───── DOCUMENT ─────

As long as it's rated for damp locations the man has a point. Throw a GFCI on it and bill the customer.


----------



## LGLS (Nov 10, 2007)

Wouldn'tth e inside of the tub space be considered a wet location?


----------



## A Little Short (Nov 11, 2010)

IslandGuy said:


> Wouldn'tth e inside of the tub space be considered a wet location?


Only if shower spray hits it, otherwise it's only a damp area.
OP said no shower so..........


----------



## Dennis Alwon (May 9, 2009)

Majewski said:


> I don't see anything for or against. If it's not in foot print or too close bla bla bla in addition to how it's powered, I guess it's fine!?


You say if it is not in the footprint or too close---Is this your opinion or do you have a code section to back it up?


----------



## hardworkingstiff (Jan 22, 2007)

Dennis, I would be asking YOU if this was code compliant, not you asking us. :laughing:


----------



## 3D Electric (Mar 24, 2013)

Dennis, I have pulled up specs for three different towel warming racks. All three are listed for damp locations and all three require gfci protection. One however does state to not install within 3 feet of a bath tub so if the mounting hardware were to come loose it would have the potential to fall into the tub. That brand is a Jeeves.


----------



## Majewski (Jan 8, 2016)

Dennis Alwon said:


> You say if it is not in the footprint or too close---Is this your opinion or do you have a code section to back it up?


Both. It's my opinion at the moment without any reference in my memory.
But it's based off of a tub (no shower above) that I just did. Client wanted a tv above and a light switch so it's not exactly same device/equipment but it jogged my memory that I couldn't have anything in the "foot print" but an approved hard wired item gfci protected should be fine. I mean, none of us can find codes against it, not nec at least, right?

───── SUPPLIED DATA ─────

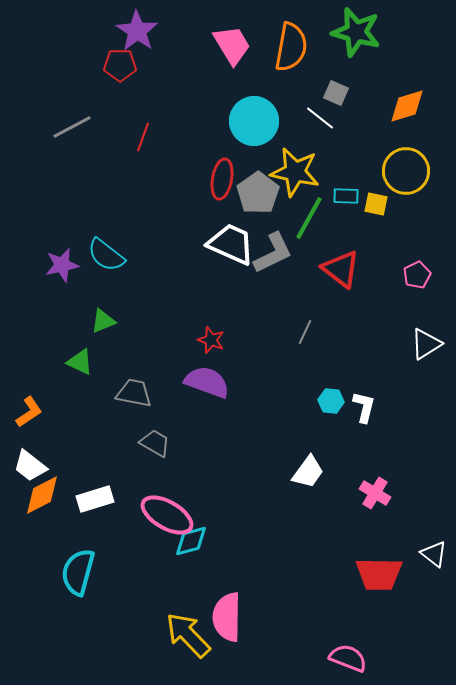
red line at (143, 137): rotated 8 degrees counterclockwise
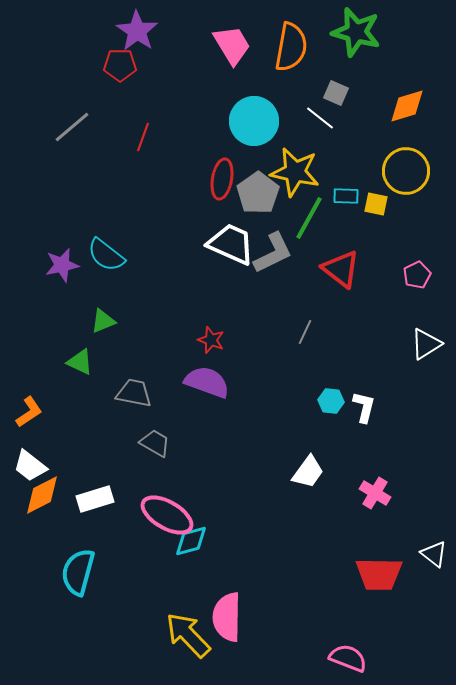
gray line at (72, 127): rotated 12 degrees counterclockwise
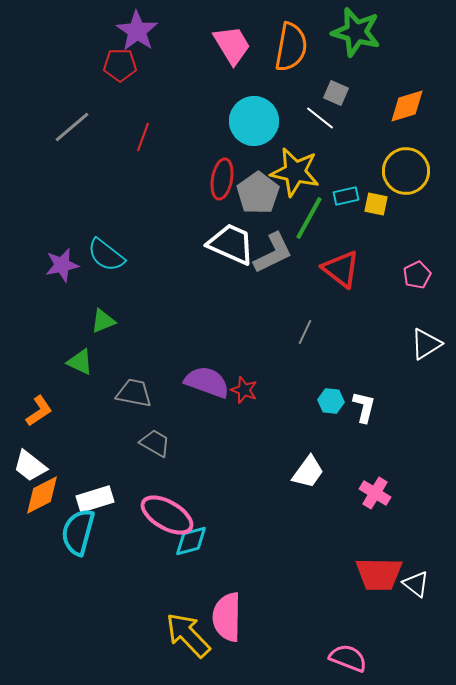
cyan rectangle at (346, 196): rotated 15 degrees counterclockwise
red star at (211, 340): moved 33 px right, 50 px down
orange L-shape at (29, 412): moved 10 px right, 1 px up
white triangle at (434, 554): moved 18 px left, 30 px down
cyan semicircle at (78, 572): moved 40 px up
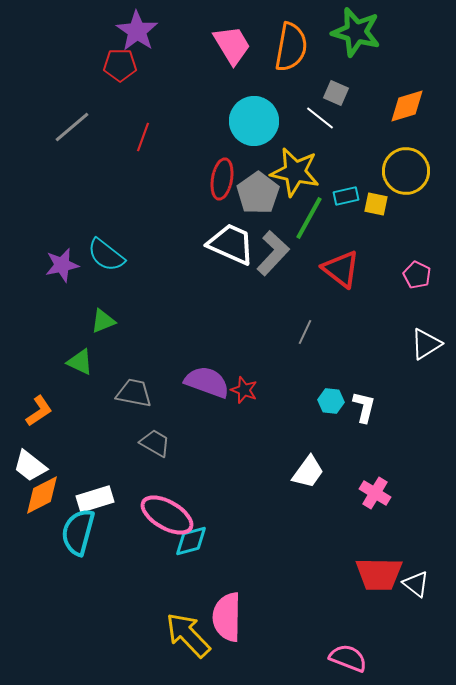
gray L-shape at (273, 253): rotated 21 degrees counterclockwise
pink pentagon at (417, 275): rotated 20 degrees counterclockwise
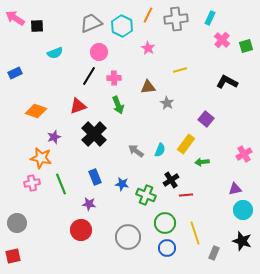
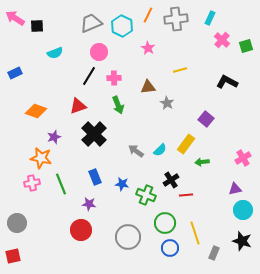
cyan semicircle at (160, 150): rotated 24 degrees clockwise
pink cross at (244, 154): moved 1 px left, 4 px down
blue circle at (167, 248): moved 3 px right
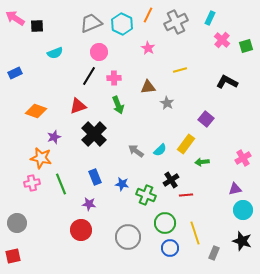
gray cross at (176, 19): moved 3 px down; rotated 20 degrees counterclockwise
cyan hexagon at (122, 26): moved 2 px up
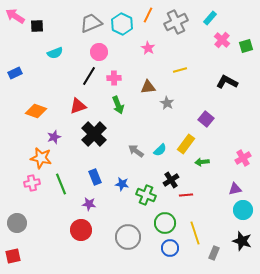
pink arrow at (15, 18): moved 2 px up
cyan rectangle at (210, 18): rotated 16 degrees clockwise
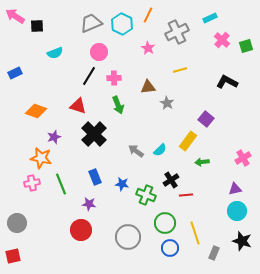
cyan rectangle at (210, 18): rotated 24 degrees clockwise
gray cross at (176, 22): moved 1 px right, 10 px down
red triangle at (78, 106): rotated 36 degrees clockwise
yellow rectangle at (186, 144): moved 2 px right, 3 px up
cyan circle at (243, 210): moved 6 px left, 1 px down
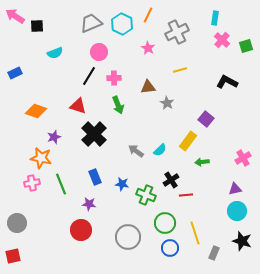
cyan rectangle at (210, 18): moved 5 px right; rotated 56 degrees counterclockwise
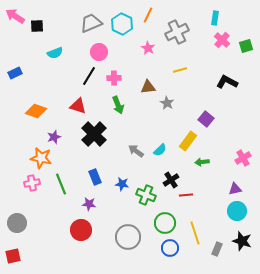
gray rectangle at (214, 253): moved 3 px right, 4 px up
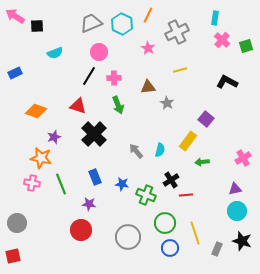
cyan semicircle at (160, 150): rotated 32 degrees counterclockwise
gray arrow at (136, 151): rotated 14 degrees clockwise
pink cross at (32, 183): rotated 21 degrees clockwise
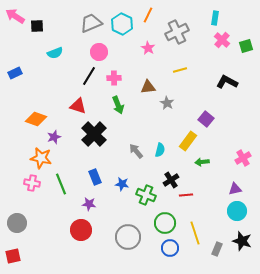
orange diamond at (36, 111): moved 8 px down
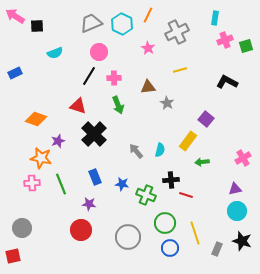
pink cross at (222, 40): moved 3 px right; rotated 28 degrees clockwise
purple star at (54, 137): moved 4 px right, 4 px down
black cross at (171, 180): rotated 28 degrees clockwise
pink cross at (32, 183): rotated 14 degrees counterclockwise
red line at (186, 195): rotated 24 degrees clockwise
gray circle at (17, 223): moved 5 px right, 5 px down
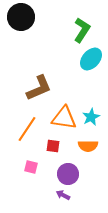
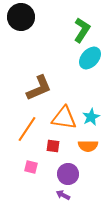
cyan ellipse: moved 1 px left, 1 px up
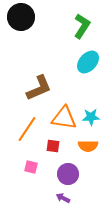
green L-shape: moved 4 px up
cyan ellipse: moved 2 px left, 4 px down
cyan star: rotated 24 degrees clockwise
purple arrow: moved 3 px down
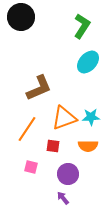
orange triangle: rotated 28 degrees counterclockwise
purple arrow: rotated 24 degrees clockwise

─────

EXERCISE SET>
(1) Transcribe the towel warmer thread word for word, starting at "Dennis, I would" and ending at "is a Jeeves.".
(2) In the towel warmer thread, which brand of towel warming rack states that it should not be installed within 3 feet of a bathtub?
(3) Resume the towel warmer thread from the point where it stops.
The lines have no connection to the towel warmer thread.

RESPONSES IN ORDER>
(1)
Dennis, I would be asking YOU if this was code compliant, not you asking us. :laughing:


----------



## 3D Electric (Mar 24, 2013)

Dennis, I have pulled up specs for three different towel warming racks. All three are listed for damp locations and all three require gfci protection. One however does state to not install within 3 feet of a bath tub so if the mounting hardware were to come loose it would have the potential to fall into the tub. That brand is a Jeeves.

(2) Jeeves

(3)
The other post is also spot on, wouldn't we normally be asking YOU for advice on this? Hehe


----------



## Dennis Alwon (May 9, 2009)

The tv over the tub is not the issue it is the receptacle. The code has rules for receptacles, switch and lights but nothing else afaik.


----------



## Dennis Alwon (May 9, 2009)

hardworkingstiff said:


> Dennis, I would be asking YOU if this was code compliant, not you asking us. :laughing:


We;ll I was pretty sure it was a matter of the manufacturers instructions and not the NEC but I thought maybe someone knew of something hidden somewhere that may relate to this.


----------



## chicken steve (Mar 22, 2011)

About the only code related _anything _i can possibly think of would be wondering if 110.3(B) and 90.4 would butt heads Denny.....

~CS~


----------



## Stonecutter (Jul 26, 2013)

It's within the tub or shower space. Move it if is not listed to be within that space. 410.10(D) for the definition of tub and shower space, 110.3(B).


----------



## oliquir (Jan 13, 2011)

IslandGuy said:


> Wouldn'tth e inside of the tub space be considered a wet location?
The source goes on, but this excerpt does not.